眼角处的那个人,已经如同隐形人一般,连呼吸声都听不见了。
而卓不群注视着他,终于缓缓地点了一下头,然后才道:“将军果然也是性情中人,不负朕之期望。日前,朕自身为媒,愿将和硕公主许你为妻,不知爱卿考虑如何?”
裘冲不想皇上忽然提起此事,不由怔了一下。眼角处的那个人就跟没听见他们俩在议论什么一样,一点一点吃着盘中佳肴,举止优雅,细嚼慢咽。
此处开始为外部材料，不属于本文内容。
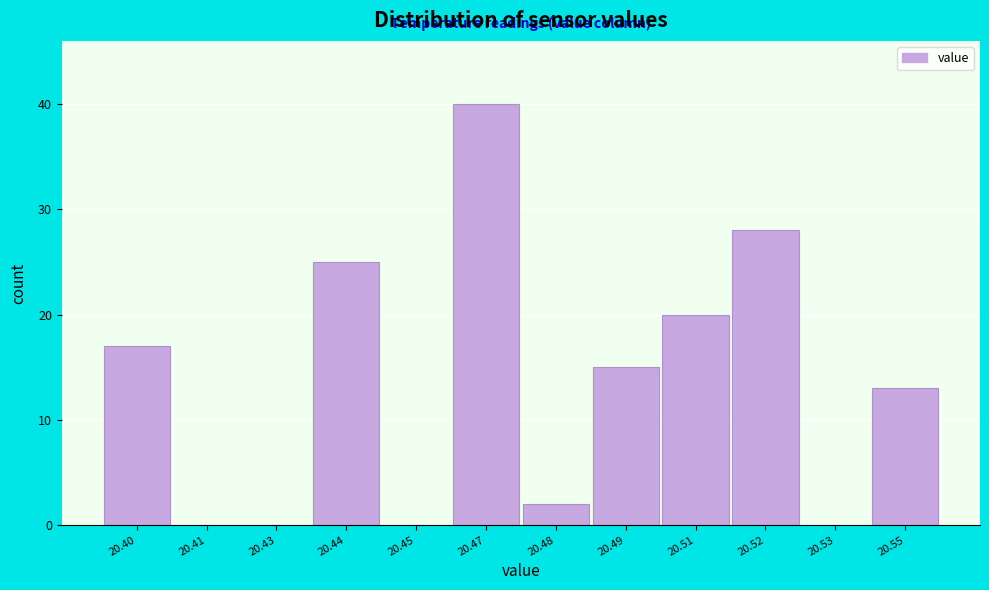

Reading left to right, what are all the values shown in this chart?

20.40=17	20.41=0	20.43=0	20.44=25	20.45=0	20.47=40	20.48=2	20.49=15	20.51=20	20.52=28	20.53=0	20.55=13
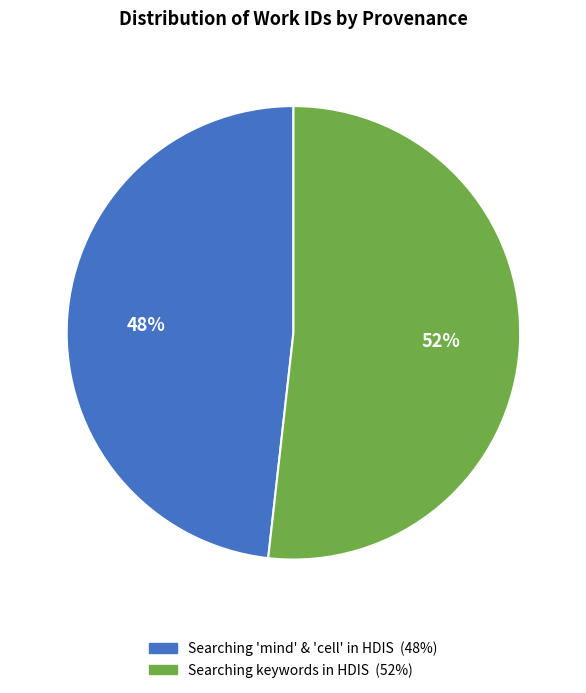

Does any single category account for the majority?

Yes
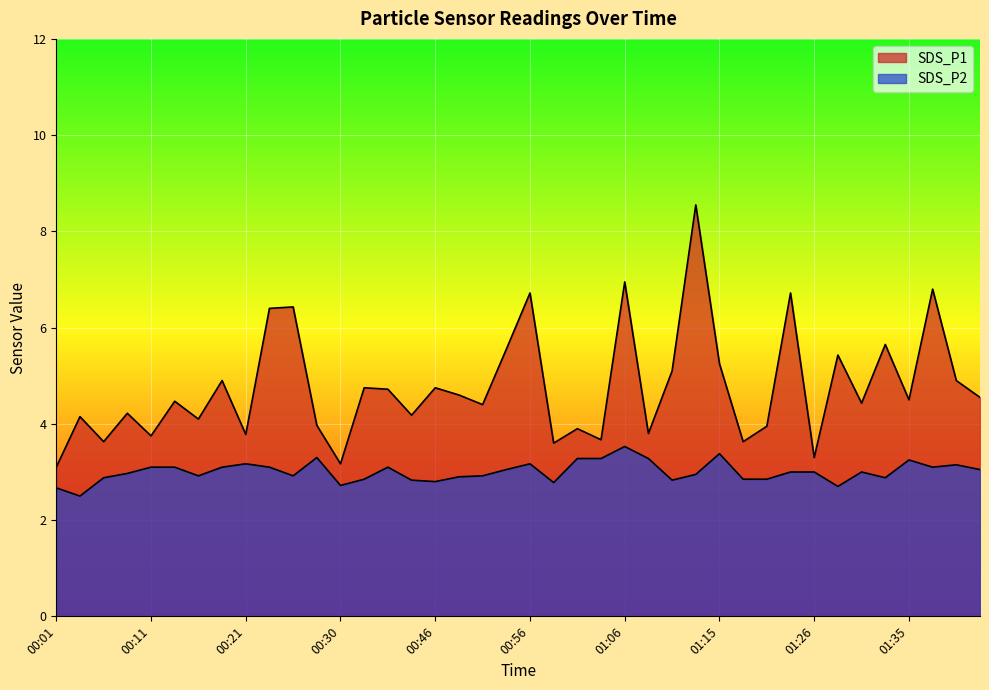

At which category does SDS_P1 reach its first local valley?

00:06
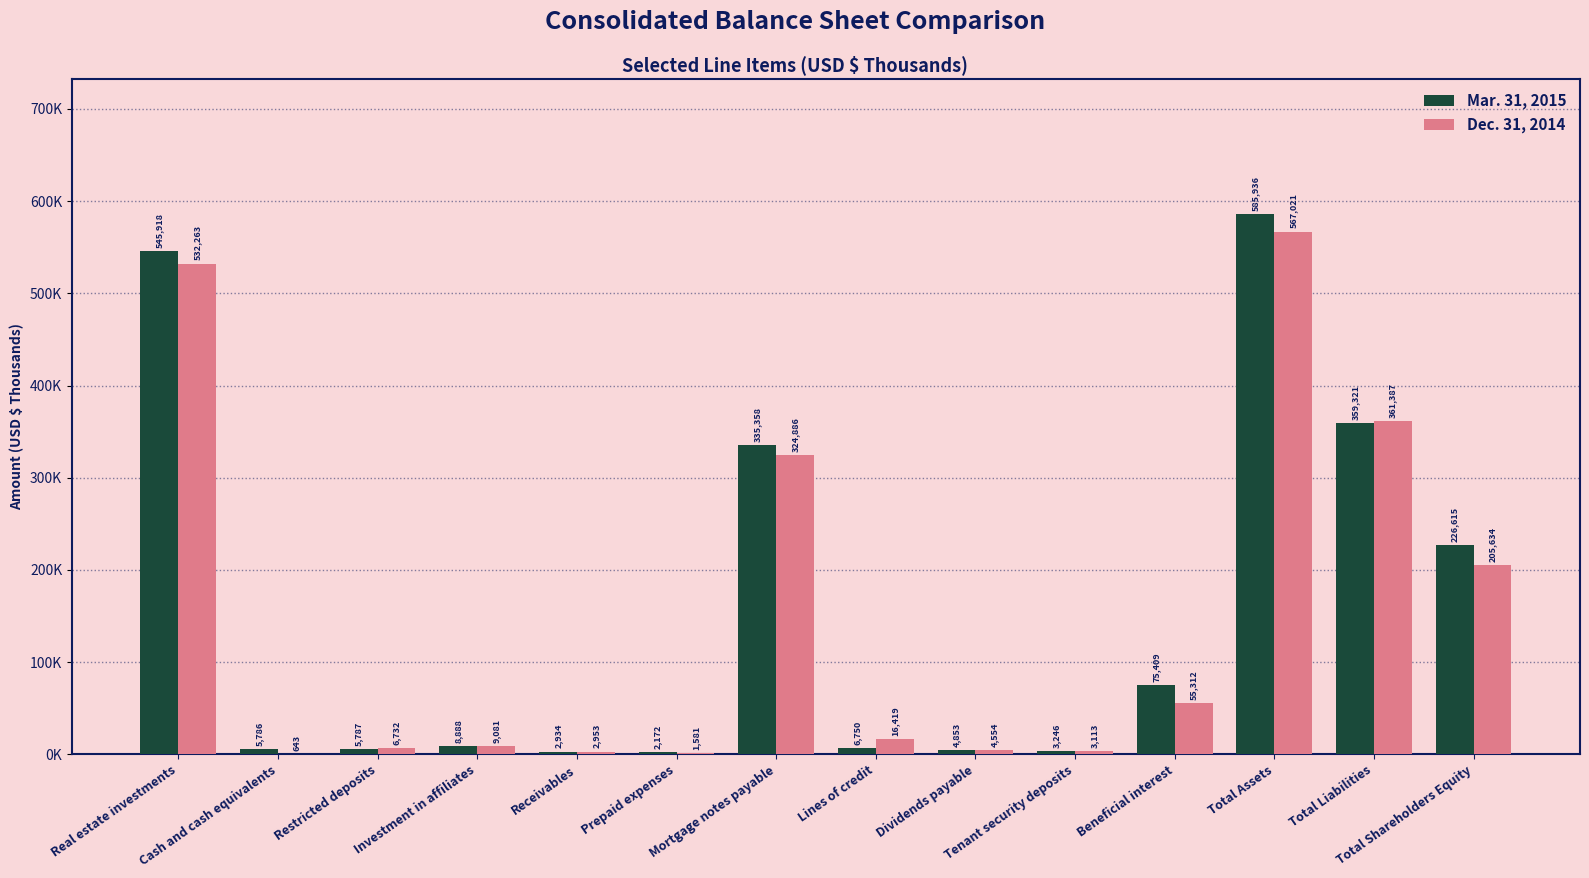

What are all the series names shown in the legend?

Mar. 31, 2015, Dec. 31, 2014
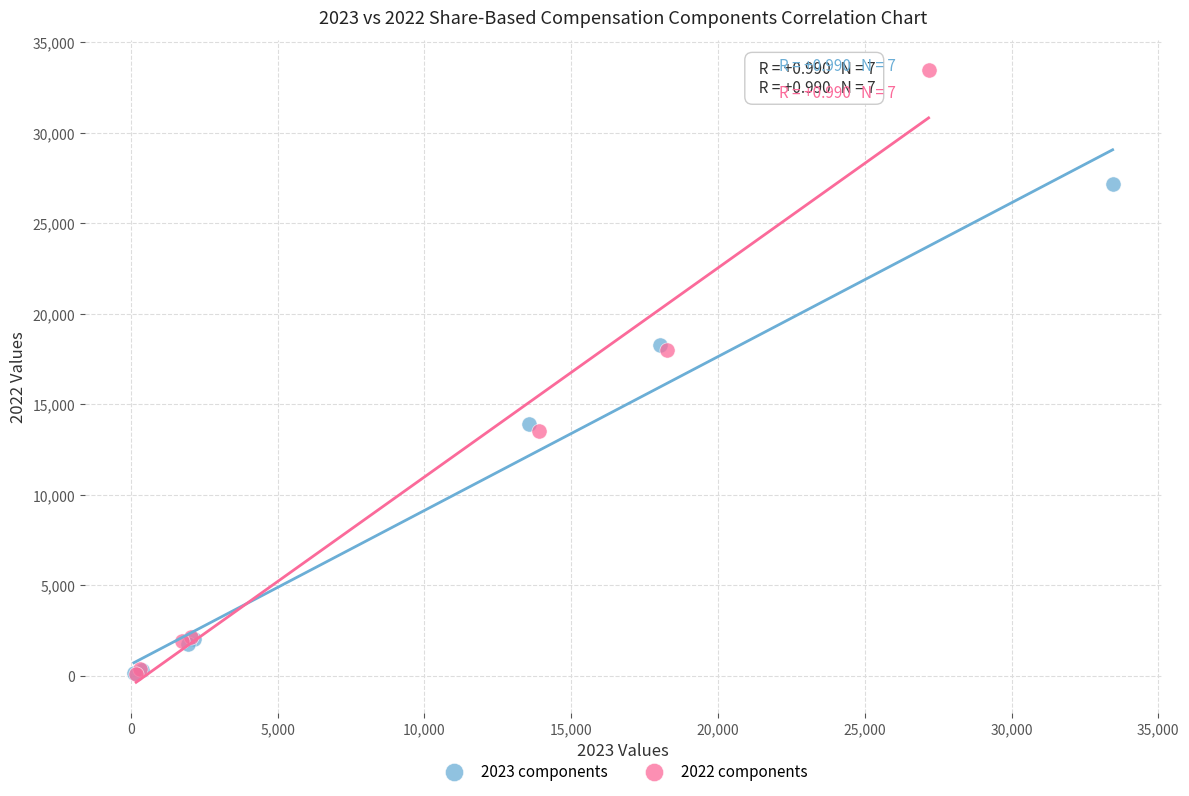

Which series has the widest spread of Y values?

2022 components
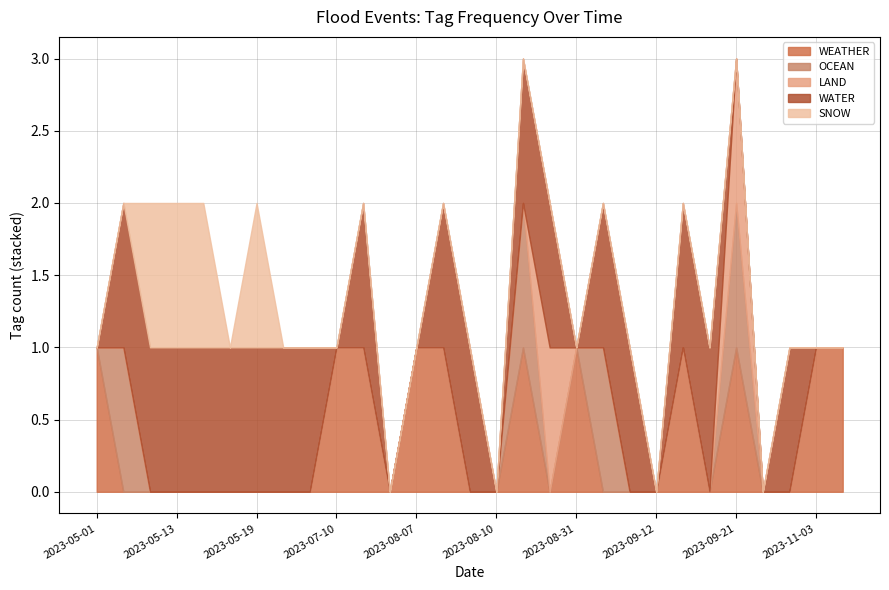

How many intersections are there between WEATHER and WATER?

6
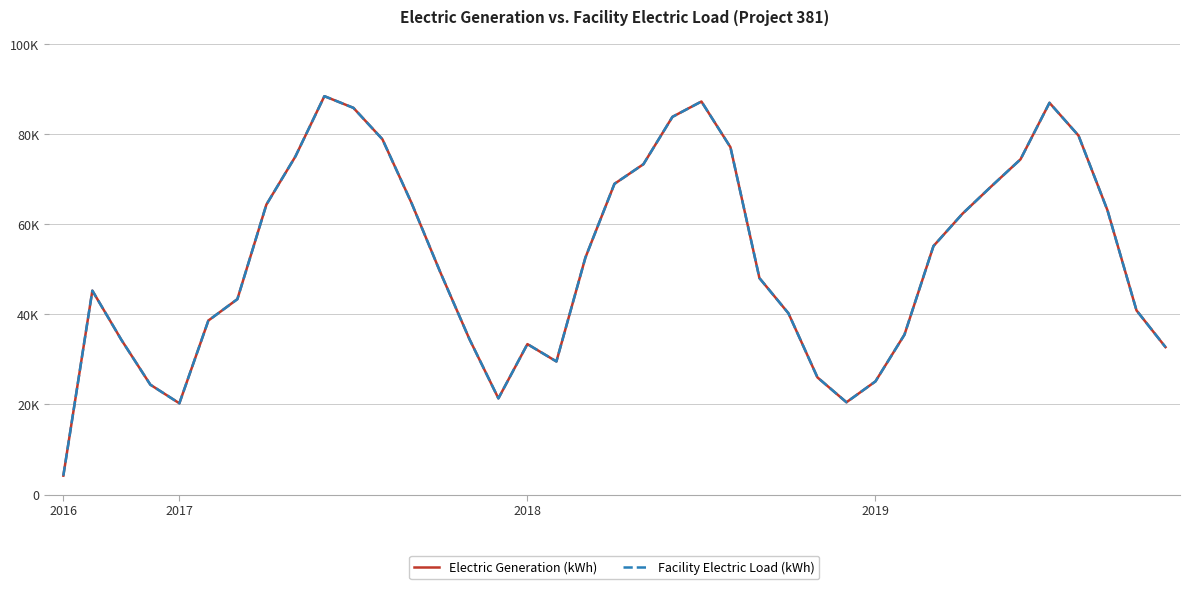

Is this an area chart (filled region under the line)?

No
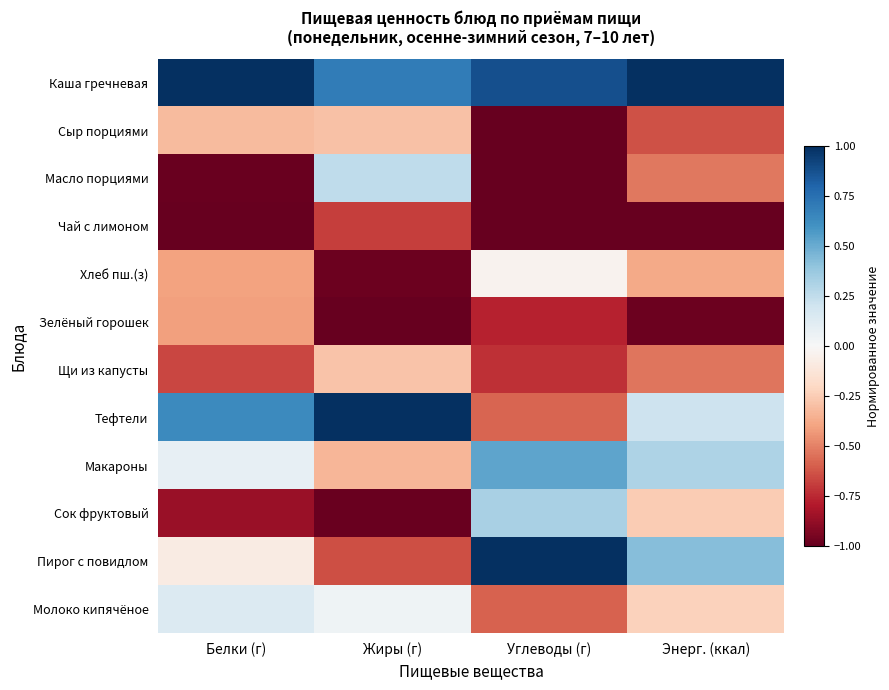

What is the difference between the highest and lowest values at Белки (г)?

2.0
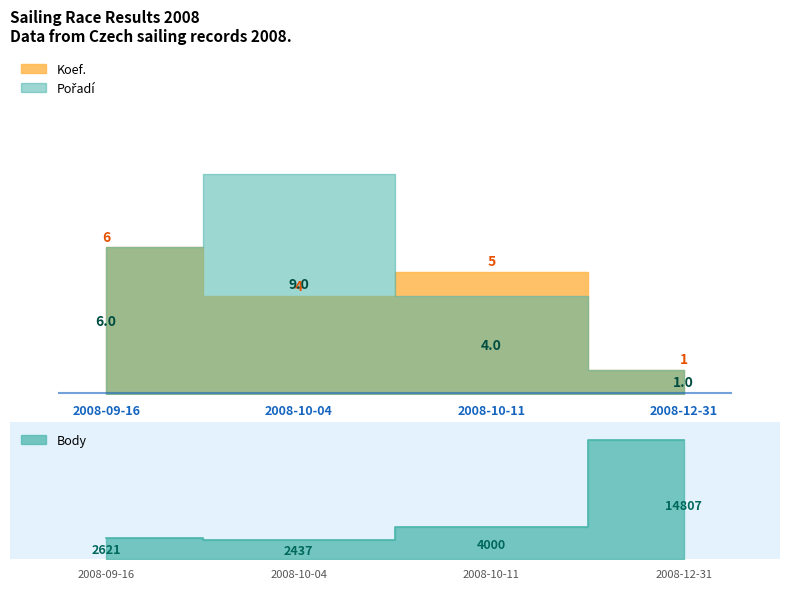

What is the total value across all series at 2008-09-16?

2633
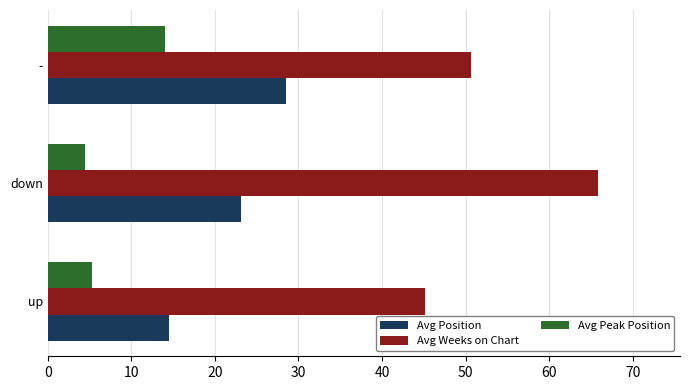

What are all the series names shown in the legend?

Avg Position, Avg Weeks on Chart, Avg Peak Position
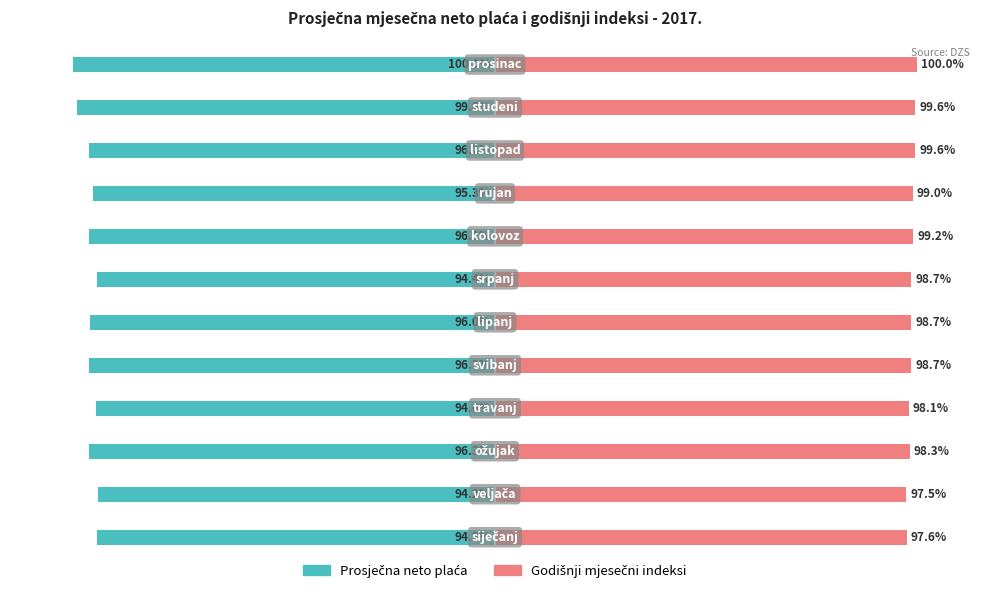

True or false: Godišnji mjesečni indeksi has a value of 166.4 at 3.

False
裘冲的酒劲儿一下子就翻了上来,满嘴苦涩,他缓缓放了酒杯,又顿了顿,这才缓缓出声道:“能与皇室结亲,吾之大幸也。和硕公主美貌无双,贤良淑德,吾又一幸也。只是裘冲却配不上她。”
卓不群挑了挑眉,一时没有做声。
“吾既为武将,早将生死置之度外。然佳妻娇儿在侧,难免心中惶惶,不能全力御敌于国门之外。而且,裘冲也已经有意中人了,不敢再以颓废之身以待皇恩,迎娶和硕公主。”
裘冲虽然低眉顺目,但话说得铿锵有力,极为坚决。卓不群坐在桌旁,手中握着一个酒杯,指印深深印在光滑的瓷器上。过了一会儿,他依旧不动声色道:“原来爱卿已经意属他人,不知为何从未听你提及?”